100 NFT Kitab Aksara Korea “Hangeul” Akan Dijual, Setara Rp120 Milyar

Museum Seni Kansong di Korea Selatan akan menjual 100 unit NFT (Non-Fungible Token) yang mewakili gambar 33 halaman kitab asli aksara Korea, Hunminjeongeum Haerye “Hangeul”. 1 unit NFT akan dihargai 100 juta won atau setara dengan Rp1,2 milyar. Tapi otoritas negara belum berikan restu.

Dilansir dari KoreanTimes, Jumat (23/7/2021), rencana Museum Seni Kansong itu adalah demi menambal kekurangan anggaran mereka.

Beberapa waktu lalu, museum malah menjual sejumlah patung Budha antik dengan harga yang fantastis.

“Hasil penjualan NFT akan kami gunakan untuk biaya operasional museum dan mendanai beberapa penelitian budaya. NFT ini adalah peluang bagi publik untuk berbagi kekayaan budaya, khususnya bagi anak muda yang saat ini sangat gandrung NFT,” kata Chun Young-woo, Presiden Yayasan Seni dan Budaya Kansong, organisasi yang menangungi museum swasta itu.

NFT pada prinsipnya adalah sertifikat digital yang dibuat menggunakan smart contract dan direkam di blockchain.

Ia disebut “token” mirip aset kripto pada umumnya, agar bisa untuk mewakili objek fisik ataupun objek digital, seperti file gambar, suara ataupun video, sehingga bisa dijual.

Dalam bentuk NFT, kepemilikan dan transaksi lebih mudah diverifikasi dan bersifat kekal, karena direkam di blockchain.

Sedangkan file digital itu sendiri disimpan di jaringan IPFS (Interplanetary File System).

Salinan asli perdana Hunminjeongeum Haerye (Hangeul) koleksi Museum Seni Kansong, Korea Selatan.

Daftar Entri:
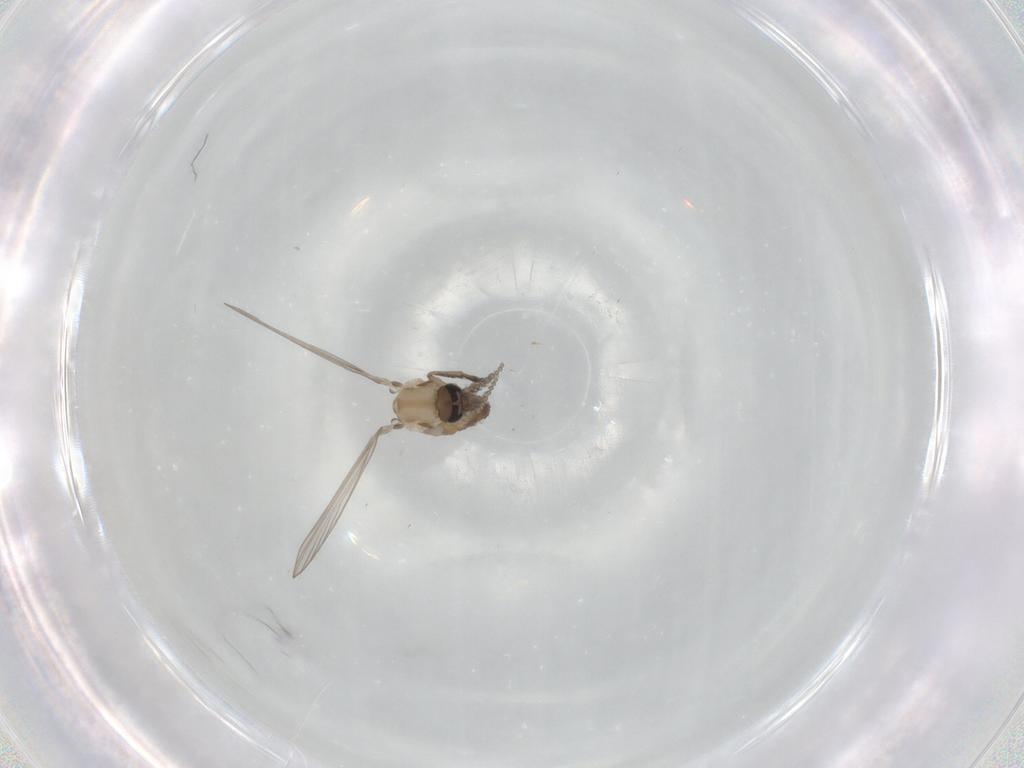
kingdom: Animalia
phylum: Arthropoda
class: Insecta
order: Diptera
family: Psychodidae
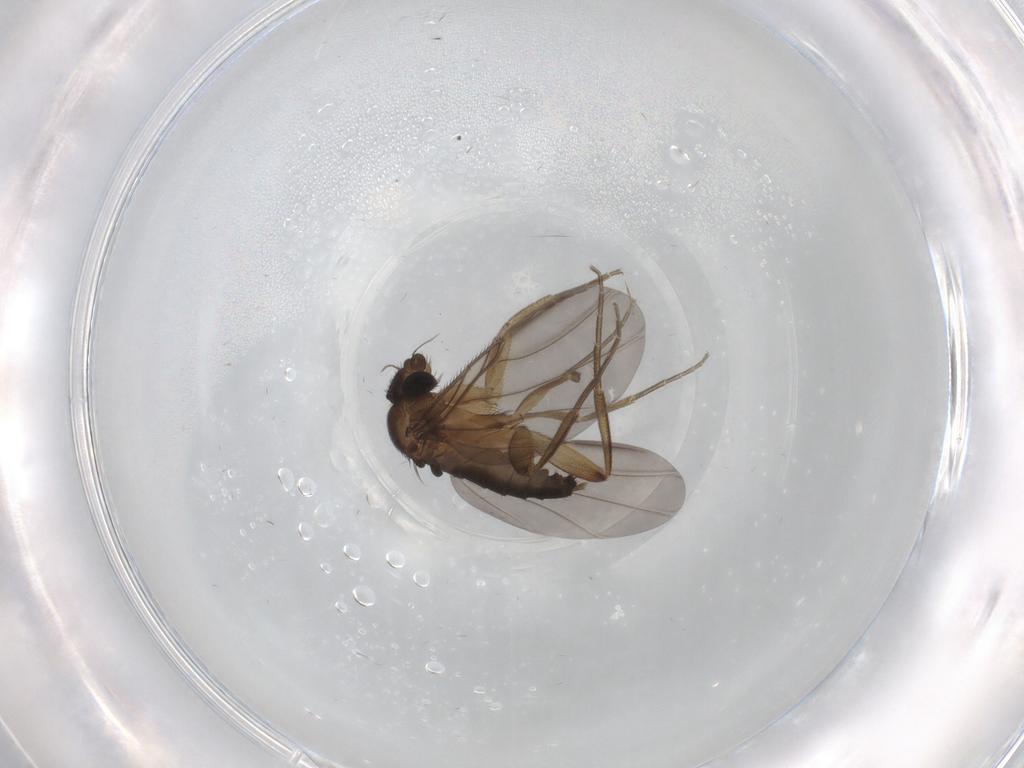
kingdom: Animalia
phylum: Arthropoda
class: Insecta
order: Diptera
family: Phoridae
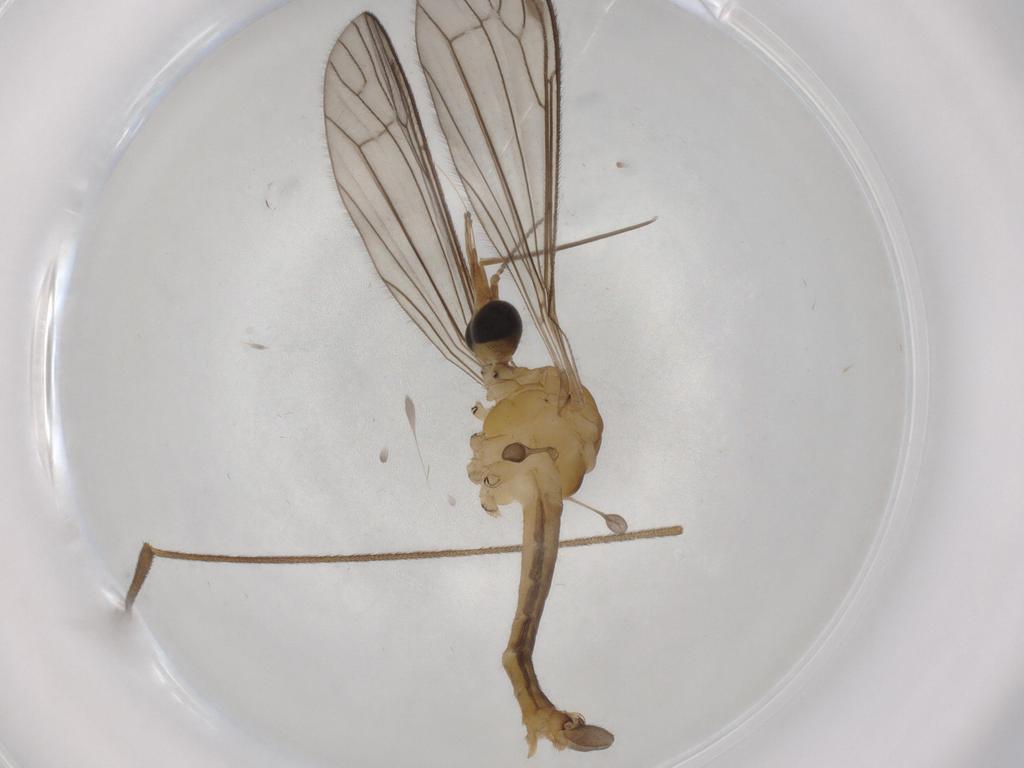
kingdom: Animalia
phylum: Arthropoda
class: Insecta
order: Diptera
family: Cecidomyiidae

Latihan Singkat A:
Jawablah pertanyaan berikut berdasarkan teks tentang NFT kitab Hangeul:
(i) Berapa harga satu unit NFT yang akan dijual museum?
(ii) Apa jabatan Chun Young-woo?
(iii) Di jaringan apa file digital NFT disimpan?
Latihan Singkat B:
Teruskan teks tentang NFT kitab Hangeul mulai dari kalimat terakhirnya.

Kunci Jawaban A:
(i) 100 juta won atau setara dengan Rp1,2 milyar.
(ii) Presiden Yayasan Seni dan Budaya Kansong.
(iii) Jaringan IPFS (Interplanetary File System).

Kunci Jawaban B:
Di era kolonial Jepang, tahun 1910-1945, sebagian besar salinan asli perdana Hunminjeongeum Haerye itu hilang.

Barulah pada tahun 1940 salah satu salinan asli perdana itu ditemukan oleh Chun Hyung-pil di Andong, Provinsi Gyeongsang Utara. Nama samaran Chun Hyung-pil adalah “Kansong”, sang pendiri museum itu. Di Korsel, Chun Hyung-pil adalah tokoh nasional yang sangat berjasa melindungi artefak seni bersejarah Korea.

Chun Hyung-pil alias Kansong.

Ditentang oleh Pemerintah

Niat museum bukannya tak mendapat tantangan. Seorang pejabat dari Administrasi Warisan Budaya (CHA) di bawah Pemerintah Korea Selatan, menjelaskan bahwa pihaknya akan meninjau langkah museum itu.

Kata pejabat itu, berdasarkan undang-undang yang ada, semua cara termasuk membuat salinan, cetakan, foto dan cetakan foto harus mendapatkan izin dari CHA.

“Pun lagi ini untuk kali pertama ada rencana menjual aset budaya dalam bentuk token digital [NFT-Red]. Jadi, kami perlu melihat terlebih dahulu bagaimana proses pendigitalannya, apakah bisa merusak kitab asli itu,” sebut sang pejabat.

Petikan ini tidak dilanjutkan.